* _What to do_
What you print should match the entries exactly, only without the pictures.

* _Working data_
--*--

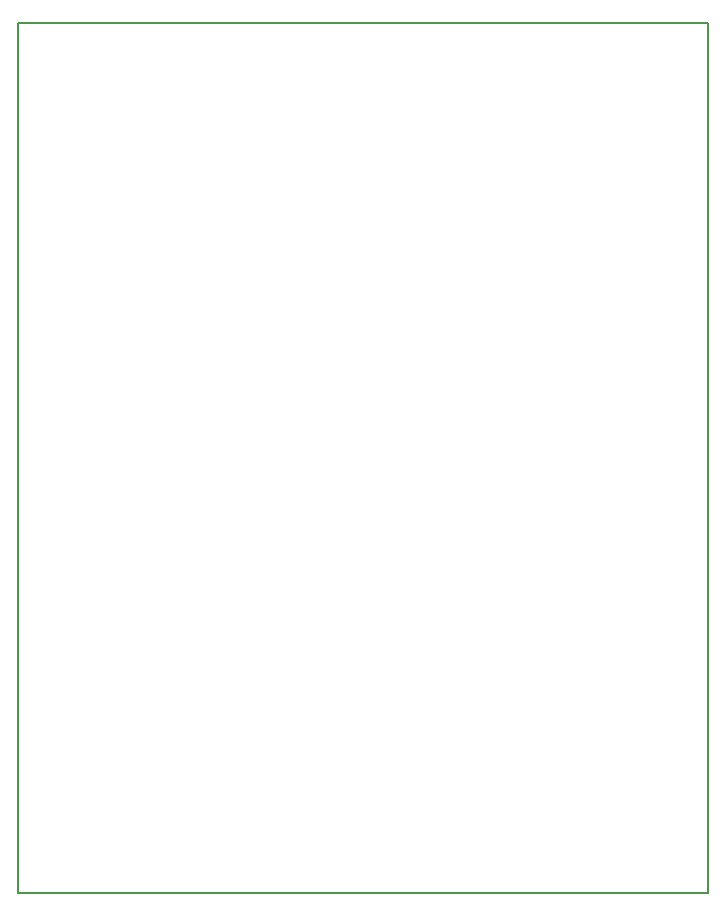
<source format=gm1>
G04 #@! TF.GenerationSoftware,KiCad,Pcbnew,(6.0.8)*
G04 #@! TF.CreationDate,2022-11-30T11:22:52+01:00*
G04 #@! TF.ProjectId,xy-systeem,78792d73-7973-4746-9565-6d2e6b696361,rev?*
G04 #@! TF.SameCoordinates,Original*
G04 #@! TF.FileFunction,Profile,NP*
%FSLAX46Y46*%
G04 Gerber Fmt 4.6, Leading zero omitted, Abs format (unit mm)*
G04 Created by KiCad (PCBNEW (6.0.8)) date 2022-11-30 11:22:52*
%MOMM*%
%LPD*%
G01*
G04 APERTURE LIST*
G04 #@! TA.AperFunction,Profile*
%ADD10C,0.200000*%
G04 #@! TD*
G04 APERTURE END LIST*
D10*
X114300000Y-140970000D02*
X172720000Y-140970000D01*
X172720000Y-140970000D02*
X172720000Y-67310000D01*
X172720000Y-67310000D02*
X114300000Y-67310000D01*
X114300000Y-67310000D02*
X114300000Y-140970000D01*
M02*

</source>
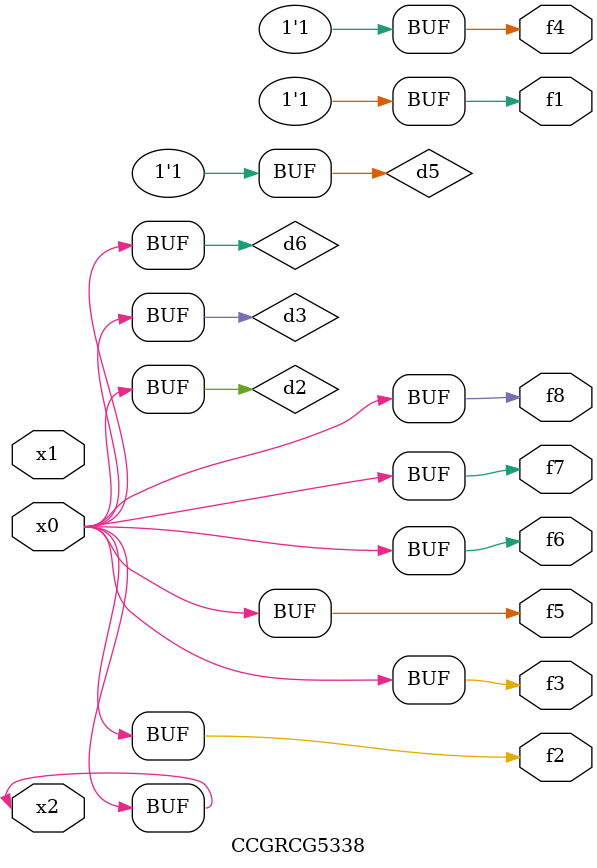
<source format=v>
module CCGRCG5338(
	input x0, x1, x2,
	output f1, f2, f3, f4, f5, f6, f7, f8
);

	wire d1, d2, d3, d4, d5, d6;

	xnor (d1, x2);
	buf (d2, x0, x2);
	and (d3, x0);
	xnor (d4, x1, x2);
	nand (d5, d1, d3);
	buf (d6, d2, d3);
	assign f1 = d5;
	assign f2 = d6;
	assign f3 = d6;
	assign f4 = d5;
	assign f5 = d6;
	assign f6 = d6;
	assign f7 = d6;
	assign f8 = d6;
endmodule

</source>
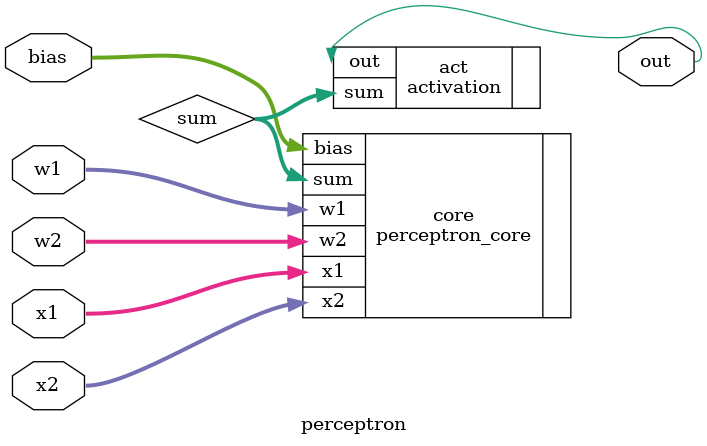
<source format=v>
module perceptron(
    input signed [3:0] x1,
    input signed [3:0] x2,
    input signed [3:0] w1,
    input signed [3:0] w2,
    input signed [5:0] bias,
    output out
);
    wire signed [6:0] sum;

    perceptron_core core(
        .x1(x1),
        .x2(x2),
        .w1(w1),
        .w2(w2),
        .bias(bias),
        .sum(sum)
    );

    activation act(
        .sum(sum),
        .out(out)
    );
endmodule

</source>
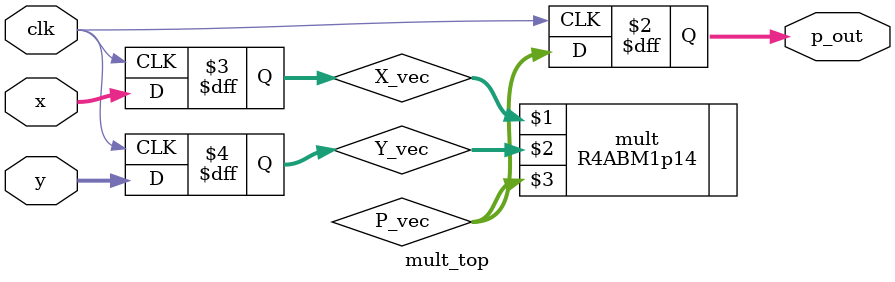
<source format=v>

`include "timescale.v"

module mult_top(
    // Clock and reset
    input clk,
    // Input X has a form x_i%d where %d denotes the bit number
    input  [15:0] x,
    // Input Y has a form y_i%d where %d denotes the bit number
    input  [15:0] y,
    // Output P has a form p_out%d where %d denotes the bit number
    output reg [31:0] p_out
    );

    
    // Now we have X_vec and Y_vec signal 
    // Then we do processing with these signals and store the 
    // intermidiate result in P_vec
    // For example purposes X_vec and Y_vec are concanated and stored in P_vec
    wire [31:0] P_vec;
    reg [15:0] X_vec;
    reg [15:0] Y_vec;
    
    R4ABM1p14 mult(X_vec,Y_vec,P_vec); 

 
    always @(posedge clk) 
    begin
        p_out = P_vec;
        X_vec = x;
        Y_vec = y;
    end

endmodule 


</source>
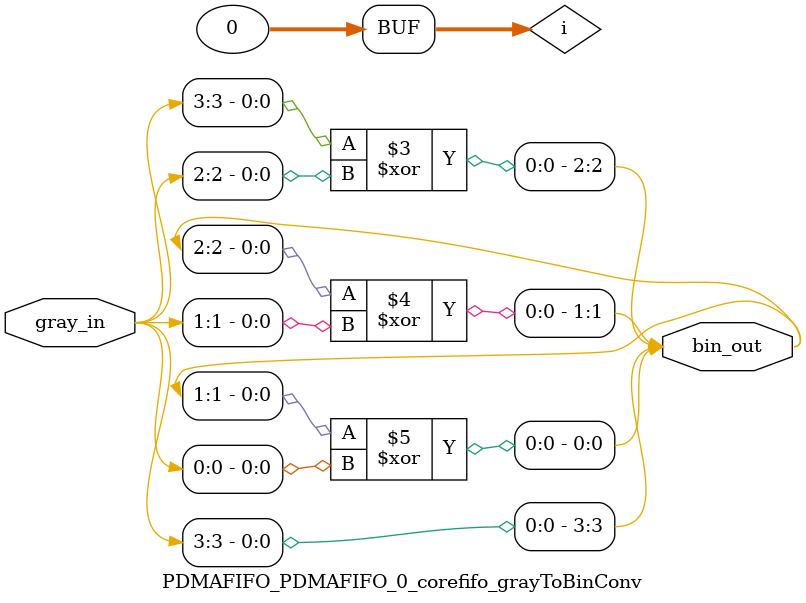
<source format=v>

`timescale 1ns / 100ps

module PDMAFIFO_PDMAFIFO_0_corefifo_grayToBinConv(
                                         gray_in,
                                         bin_out
                                        );

   // --------------------------------------------------------------------------
   // Parameter Declaration
   // --------------------------------------------------------------------------
   parameter ADDRWIDTH  = 3;
   parameter SYNC_RESET = 0;   

   // --------------------------------------------------------------------------
   // I/O Declaration
   // --------------------------------------------------------------------------

   //--------
   // Inputs
   //--------
   input [ADDRWIDTH:0]    gray_in;

   //---------
   // Outputs
   //---------
   output [ADDRWIDTH:0] bin_out;

   // --------------------------------------------------------------------------
   // Internal signals
   // --------------------------------------------------------------------------
   reg [ADDRWIDTH:0]      bin_out;   
   integer                i;
   

   // --------------------------------------------------------------------------
   //                               Start - of - Code
   // --------------------------------------------------------------------------


   // --------------------------------------------------------------------------
   // Logic to Convert the Gray code to Binary
   // --------------------------------------------------------------------------
   always @(*) begin

      bin_out[ADDRWIDTH]  = gray_in[ADDRWIDTH];      

      for(i=ADDRWIDTH;i>0;i = i-1) begin
         bin_out[i-1]     = (bin_out[i] ^ gray_in[i-1]);
      end

   end

endmodule // corefifo_grayToBinConv

// --------------------------------------------------------------------------
//                             End - of - Code
// --------------------------------------------------------------------------

</source>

--*--

* _Worked solution_
<source format=gm1>
G04 #@! TF.GenerationSoftware,KiCad,Pcbnew,(6.0.8)*
G04 #@! TF.CreationDate,2022-11-30T11:22:52+01:00*
G04 #@! TF.ProjectId,xy-systeem,78792d73-7973-4746-9565-6d2e6b696361,rev?*
G04 #@! TF.SameCoordinates,Original*
G04 #@! TF.FileFunction,Profile,NP*
%FSLAX46Y46*%
G04 Gerber Fmt 4.6, Leading zero omitted, Abs format (unit mm)*
G04 Created by KiCad (PCBNEW (6.0.8)) date 2022-11-30 11:22:52*
%MOMM*%
%LPD*%
G01*
G04 APERTURE LIST*
G04 #@! TA.AperFunction,Profile*
%ADD10C,0.200000*%
G04 #@! TD*
G04 APERTURE END LIST*
D10*
X114300000Y-140970000D02*
X172720000Y-140970000D01*
X172720000Y-140970000D02*
X172720000Y-67310000D01*
X172720000Y-67310000D02*
X114300000Y-67310000D01*
X114300000Y-67310000D02*
X114300000Y-140970000D01*
M02*

</source>
<source format=v>
module CCGRCG5338(
	input x0, x1, x2,
	output f1, f2, f3, f4, f5, f6, f7, f8
);

	wire d1, d2, d3, d4, d5, d6;

	xnor (d1, x2);
	buf (d2, x0, x2);
	and (d3, x0);
	xnor (d4, x1, x2);
	nand (d5, d1, d3);
	buf (d6, d2, d3);
	assign f1 = d5;
	assign f2 = d6;
	assign f3 = d6;
	assign f4 = d5;
	assign f5 = d6;
	assign f6 = d6;
	assign f7 = d6;
	assign f8 = d6;
endmodule

</source>
<source format=v>
module perceptron(
    input signed [3:0] x1,
    input signed [3:0] x2,
    input signed [3:0] w1,
    input signed [3:0] w2,
    input signed [5:0] bias,
    output out
);
    wire signed [6:0] sum;

    perceptron_core core(
        .x1(x1),
        .x2(x2),
        .w1(w1),
        .w2(w2),
        .bias(bias),
        .sum(sum)
    );

    activation act(
        .sum(sum),
        .out(out)
    );
endmodule

</source>
<source format=v>

`include "timescale.v"

module mult_top(
    // Clock and reset
    input clk,
    // Input X has a form x_i%d where %d denotes the bit number
    input  [15:0] x,
    // Input Y has a form y_i%d where %d denotes the bit number
    input  [15:0] y,
    // Output P has a form p_out%d where %d denotes the bit number
    output reg [31:0] p_out
    );

    
    // Now we have X_vec and Y_vec signal 
    // Then we do processing with these signals and store the 
    // intermidiate result in P_vec
    // For example purposes X_vec and Y_vec are concanated and stored in P_vec
    wire [31:0] P_vec;
    reg [15:0] X_vec;
    reg [15:0] Y_vec;
    
    R4ABM1p14 mult(X_vec,Y_vec,P_vec); 

 
    always @(posedge clk) 
    begin
        p_out = P_vec;
        X_vec = x;
        Y_vec = y;
    end

endmodule 


</source>
<source format=v>

`timescale 1ns / 100ps

module PDMAFIFO_PDMAFIFO_0_corefifo_grayToBinConv(
                                         gray_in,
                                         bin_out
                                        );

   // --------------------------------------------------------------------------
   // Parameter Declaration
   // --------------------------------------------------------------------------
   parameter ADDRWIDTH  = 3;
   parameter SYNC_RESET = 0;   

   // --------------------------------------------------------------------------
   // I/O Declaration
   // --------------------------------------------------------------------------

   //--------
   // Inputs
   //--------
   input [ADDRWIDTH:0]    gray_in;

   //---------
   // Outputs
   //---------
   output [ADDRWIDTH:0] bin_out;

   // --------------------------------------------------------------------------
   // Internal signals
   // --------------------------------------------------------------------------
   reg [ADDRWIDTH:0]      bin_out;   
   integer                i;
   

   // --------------------------------------------------------------------------
   //                               Start - of - Code
   // --------------------------------------------------------------------------


   // --------------------------------------------------------------------------
   // Logic to Convert the Gray code to Binary
   // --------------------------------------------------------------------------
   always @(*) begin

      bin_out[ADDRWIDTH]  = gray_in[ADDRWIDTH];      

      for(i=ADDRWIDTH;i>0;i = i-1) begin
         bin_out[i-1]     = (bin_out[i] ^ gray_in[i-1]);
      end

   end

endmodule // corefifo_grayToBinConv

// --------------------------------------------------------------------------
//                             End - of - Code
// --------------------------------------------------------------------------

</source>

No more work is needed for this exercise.